Marco Liserre is a University Professor in electrical engineering, currently Head of the Chair of Power Electronics at the University of Kiel in Kiel, Germany. He was named a Fellow of the Institute of Electrical and Electronics Engineers (IEEE) in 2013. He is Deputy Director of Fraunhofer ISIT and Founder of ISIT@CAU, 2022. Liserre was also honored with the IEEE PELS R. David Middlebrook Achievement Award for the year 2023.

== Biography ==
Liserre received his MSc and PhD degrees in 1998 and 2002, respectively from Bari Polytechnic in Electrical Engineering. He served as an Associate Professor there at Bari Polytechnic and from 2012, he was a Professor in reliable power electronics at Aalborg University Denmark. From September 16, 2013, he is full professor and head of the Chair of Power Electronics, Kiel University, Kiel, Germany. He has published several technical papers and patented some of his major scientific contributions.
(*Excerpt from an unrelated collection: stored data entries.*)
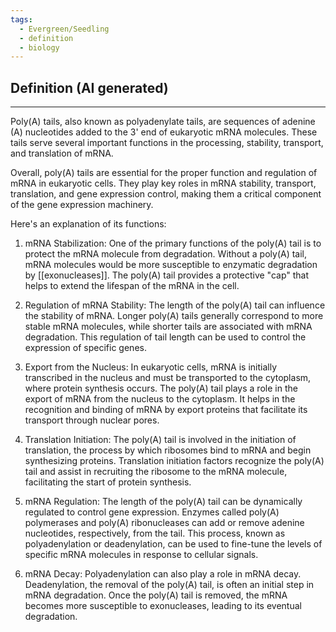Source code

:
 ```yaml
---
tags:
  - Evergreen/Seedling
  - definition
  - biology
---
```

## Definition (AI generated)
___
Poly(A) tails, also known as polyadenylate tails, are sequences of adenine (A) nucleotides added to the 3' end of eukaryotic mRNA molecules. These tails serve several important functions in the processing, stability, transport, and translation of mRNA. 

Overall, poly(A) tails are essential for the proper function and regulation of mRNA in eukaryotic cells. They play key roles in mRNA stability, transport, translation, and gene expression control, making them a critical component of the gene expression machinery.

Here's an explanation of its functions:

1. mRNA Stabilization: One of the primary functions of the poly(A) tail is to protect the mRNA molecule from degradation. Without a poly(A) tail, mRNA molecules would be more susceptible to enzymatic degradation by [[exonucleases]]. The poly(A) tail provides a protective "cap" that helps to extend the lifespan of the mRNA in the cell.

2. Regulation of mRNA Stability: The length of the poly(A) tail can influence the stability of mRNA. Longer poly(A) tails generally correspond to more stable mRNA molecules, while shorter tails are associated with mRNA degradation. This regulation of tail length can be used to control the expression of specific genes.

3. Export from the Nucleus: In eukaryotic cells, mRNA is initially transcribed in the nucleus and must be transported to the cytoplasm, where protein synthesis occurs. The poly(A) tail plays a role in the export of mRNA from the nucleus to the cytoplasm. It helps in the recognition and binding of mRNA by export proteins that facilitate its transport through nuclear pores.

4. Translation Initiation: The poly(A) tail is involved in the initiation of translation, the process by which ribosomes bind to mRNA and begin synthesizing proteins. Translation initiation factors recognize the poly(A) tail and assist in recruiting the ribosome to the mRNA molecule, facilitating the start of protein synthesis.

5. mRNA Regulation: The length of the poly(A) tail can be dynamically regulated to control gene expression. Enzymes called poly(A) polymerases and poly(A) ribonucleases can add or remove adenine nucleotides, respectively, from the tail. This process, known as polyadenylation or deadenylation, can be used to fine-tune the levels of specific mRNA molecules in response to cellular signals.

6. mRNA Decay: Polyadenylation can also play a role in mRNA decay. Deadenylation, the removal of the poly(A) tail, is often an initial step in mRNA degradation. Once the poly(A) tail is removed, the mRNA becomes more susceptible to exonucleases, leading to its eventual degradation.



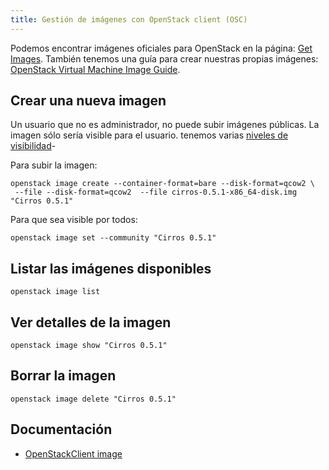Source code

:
 ```yaml
---
title: Gestión de imágenes con OpenStack client (OSC)
---
```


Podemos encontrar imágenes oficiales para OpenStack en la página: [Get Images](https://docs.openstack.org/image-guide/obtain-images.html). También tenemos una guía para crear nuestras propias imágenes: [OpenStack Virtual Machine Image Guide](https://docs.openstack.org/image-guide/).

## Crear una nueva imagen

Un usuario que no es administrador, no puede subir imágenes públicas. La imagen sólo sería visible para el usuario. tenemos varias [niveles de visibilidad](https://wiki.openstack.org/wiki/Glance-v2-community-image-visibility-design)-

Para subir la imagen:

	openstack image create --container-format=bare --disk-format=qcow2 \
	 --file --disk-format=qcow2  --file cirros-0.5.1-x86_64-disk.img "Cirros 0.5.1"

Para que sea visible por todos:

    openstack image set --community "Cirros 0.5.1"

## Listar las imágenes disponibles

	openstack image list

## Ver detalles de la imagen

	openstack image show "Cirros 0.5.1"

## Borrar la imagen

	openstack image delete "Cirros 0.5.1"

## Documentación

* [OpenStackClient image](https://docs.openstack.org/python-openstackclient/latest/cli/command-objects/image-v2.html)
He also published a book in the area of grid connected power electronic converters titled "Grid Converters for Photovoltaic and Wind Power Systems". He is listed in ISI Thomson report "The world's most influential scientific minds" from 2014. He has been awarded with an ERC Consolidator Grant for the project "The Highly Efficient And Reliable smart Transformer (HEART), a new Heart for the Electric Distribution System". He is the founder and convenor of the CIGRE Working Group "Power electronics-based transformer technology, design, grid integration and services provision to the distribution grid".

== Awards and recognition ==
He has been awarded with IEEE PES Working Group Award for the technical report “Microgrid Stability Definitions, Analysis, and Examples". In addition, he has received several awards for his contributions, including the IEEE Mittelmann Achievement Award in 2018. He is in the list of highly cited researcher in the field of engineering since 2014.